Beltrán se levanta como todas las mañanas, se dirige al baño, mea, no tira de la cadena; baja entre pijamero y rebuño de pelo a la cocina; obviamente no piensa dar los buenos días y con mal gesto exige su desayuno. Si batallar latosamente con su madre es lo corriente, hoy se propone tardar otros veinte minutos más, solo por vicio, con la esperanza de escuchar algún reproche más, pero nada; todo es calma, todo es eficiencia. Finalmente su madre recoge la ropa del suelo, le instala en el todo terreno, le besa en la frente y cierra la puerta.
Sergio lleva despierto media hora, con la mirada clavada en el 17 de la camiseta que cuelga de la silla de su habitación, pero no dice nada porque aún es de noche, se siente un poco nervioso porque hoy toca partido y ha soñado que marcaba su primer gol, ese que no termina de llegar. Cuando por fin escucha ruido en la cocina, se levanta y se dirige al comedor donde mamá y papá preparan el desayuno de los sábados, ese día que desayunan juntos, ellos toman café italiano, tostadas y zumo; Sergio Cola‑Cao y sus galletas preferidas untadas con nocilla. Distraída la tele hecha un popular programa matutino de bromas y trompazos hasta que llega la hora del partido. Allí el entrenador les da los últimos consejos, los últimos gritos, y los padres todo el ánimo. Comienza el partido y Sergio está en el banquillo. A los quince minutos marca Jorge Matamoros, el goleador del equipo, todos aplauden y el 17 en secreto envidia su gloria. En la segunda parte Sergio sale de inicio y ya en el primer lance de la reanudación lucha por hacerse con un balón colgado del cielo, diestramente lo baja con un pie y su pequeño cuerpo comienza a correr de cara a portería, pero cuando menos se lo espera aparece el pie de Beltrán de la nada y le quita el balón; con rabia Sergio se da la vuelta al instante e intenta con todas sus fuerzas recuperarlo en el cuerpo a cuerpo, pero entonces siente un fuerte golpe en su ojo, cae al suelo, oye gritos, oye aplausos, oye gol; se levanta y ellos han marcado, el tal Beltrán pasa a su lado y le dice "te jodes pringao".

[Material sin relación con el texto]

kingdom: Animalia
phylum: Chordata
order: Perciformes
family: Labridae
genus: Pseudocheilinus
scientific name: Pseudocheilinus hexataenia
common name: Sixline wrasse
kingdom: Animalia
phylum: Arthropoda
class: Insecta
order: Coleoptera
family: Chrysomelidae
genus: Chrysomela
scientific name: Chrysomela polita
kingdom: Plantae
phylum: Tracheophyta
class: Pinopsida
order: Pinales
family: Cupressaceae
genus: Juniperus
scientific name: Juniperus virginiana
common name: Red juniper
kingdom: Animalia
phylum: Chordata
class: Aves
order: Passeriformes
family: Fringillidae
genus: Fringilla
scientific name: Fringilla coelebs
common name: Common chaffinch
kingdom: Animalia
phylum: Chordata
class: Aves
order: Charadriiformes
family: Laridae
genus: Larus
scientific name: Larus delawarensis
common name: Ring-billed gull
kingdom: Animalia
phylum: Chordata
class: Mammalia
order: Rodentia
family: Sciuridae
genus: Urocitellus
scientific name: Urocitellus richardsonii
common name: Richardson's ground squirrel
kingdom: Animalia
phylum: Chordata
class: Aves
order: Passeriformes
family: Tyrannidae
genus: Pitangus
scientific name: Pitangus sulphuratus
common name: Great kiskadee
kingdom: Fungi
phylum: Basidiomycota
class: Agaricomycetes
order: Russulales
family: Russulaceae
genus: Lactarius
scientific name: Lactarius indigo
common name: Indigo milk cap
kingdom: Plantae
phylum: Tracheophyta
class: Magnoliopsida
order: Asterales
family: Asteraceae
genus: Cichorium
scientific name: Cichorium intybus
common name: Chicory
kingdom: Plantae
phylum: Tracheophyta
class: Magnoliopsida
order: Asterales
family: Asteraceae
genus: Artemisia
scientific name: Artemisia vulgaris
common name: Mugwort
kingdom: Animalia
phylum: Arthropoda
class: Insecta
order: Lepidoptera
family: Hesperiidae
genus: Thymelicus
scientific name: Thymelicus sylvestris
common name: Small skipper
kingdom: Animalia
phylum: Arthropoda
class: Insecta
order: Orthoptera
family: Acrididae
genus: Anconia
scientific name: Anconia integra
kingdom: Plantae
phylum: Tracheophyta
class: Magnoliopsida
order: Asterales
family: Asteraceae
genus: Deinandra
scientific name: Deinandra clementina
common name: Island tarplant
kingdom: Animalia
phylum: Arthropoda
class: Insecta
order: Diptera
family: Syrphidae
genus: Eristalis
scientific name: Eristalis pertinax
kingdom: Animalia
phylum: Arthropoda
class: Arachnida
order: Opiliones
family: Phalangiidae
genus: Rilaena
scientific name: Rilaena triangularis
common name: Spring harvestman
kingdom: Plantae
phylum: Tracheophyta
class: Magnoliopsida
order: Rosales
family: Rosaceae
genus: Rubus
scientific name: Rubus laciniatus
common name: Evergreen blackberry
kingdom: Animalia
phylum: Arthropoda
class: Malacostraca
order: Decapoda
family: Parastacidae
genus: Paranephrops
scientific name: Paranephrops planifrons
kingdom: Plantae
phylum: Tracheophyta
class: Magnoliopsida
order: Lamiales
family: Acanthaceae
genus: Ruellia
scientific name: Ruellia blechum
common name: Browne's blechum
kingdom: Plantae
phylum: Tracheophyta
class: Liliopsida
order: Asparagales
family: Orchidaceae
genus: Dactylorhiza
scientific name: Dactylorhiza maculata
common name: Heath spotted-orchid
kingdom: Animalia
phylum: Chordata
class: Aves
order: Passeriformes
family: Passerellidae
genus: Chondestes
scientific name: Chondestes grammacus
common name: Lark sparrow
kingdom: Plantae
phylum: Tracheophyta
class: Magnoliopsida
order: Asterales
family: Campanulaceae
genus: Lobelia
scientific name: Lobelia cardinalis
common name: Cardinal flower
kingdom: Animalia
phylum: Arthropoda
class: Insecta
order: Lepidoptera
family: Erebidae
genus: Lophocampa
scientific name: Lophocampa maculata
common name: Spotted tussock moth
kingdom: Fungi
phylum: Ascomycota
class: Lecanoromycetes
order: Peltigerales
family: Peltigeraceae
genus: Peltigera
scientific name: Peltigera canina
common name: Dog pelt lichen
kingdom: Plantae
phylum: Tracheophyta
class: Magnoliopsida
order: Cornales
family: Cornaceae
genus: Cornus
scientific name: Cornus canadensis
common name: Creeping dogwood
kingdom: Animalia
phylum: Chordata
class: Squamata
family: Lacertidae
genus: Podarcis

Termina el partido con victoria visitante y se saludan los contrincantes, todos menos el desgreñado Beltrán, el ni se acerca a dar la mano, sabe que todos le miran y parapetado en su mal gesto los mira a todos desde la distancia, desafiante, con sus ojos de fuego juega a dar balonazos a la tapia; la casualidad quiere que el balón se escape fuerte y rodando en dirección a Sergio. Apremiado por el instinto persigue el balón antes de que salga a la calle; pero cuando casi lo tiene en los pies se para, el balón pasa por debajo de la valla y el autobús de línea hace el resto. Entonces Sergio se gira y dibuja una enorme O que tapa con las manos, mientras pone cara de sorpresa y con la mirada pide disculpas. Su gol llegará otro día, pero hoy se va contento comiendo el bocata de la victoria.
Ya en el coche Beltrán aprieta los dientes mientras escucha los velados reproches de su padre, mientras asume impotente que su oportunidad ha pasado y todo pinta que esta será la primera y la última vez que su padre abandone el confort de su despacho para llevarle a ridículos partidos de fútbol infantil. Ni siquiera le ha felicitado por el gol.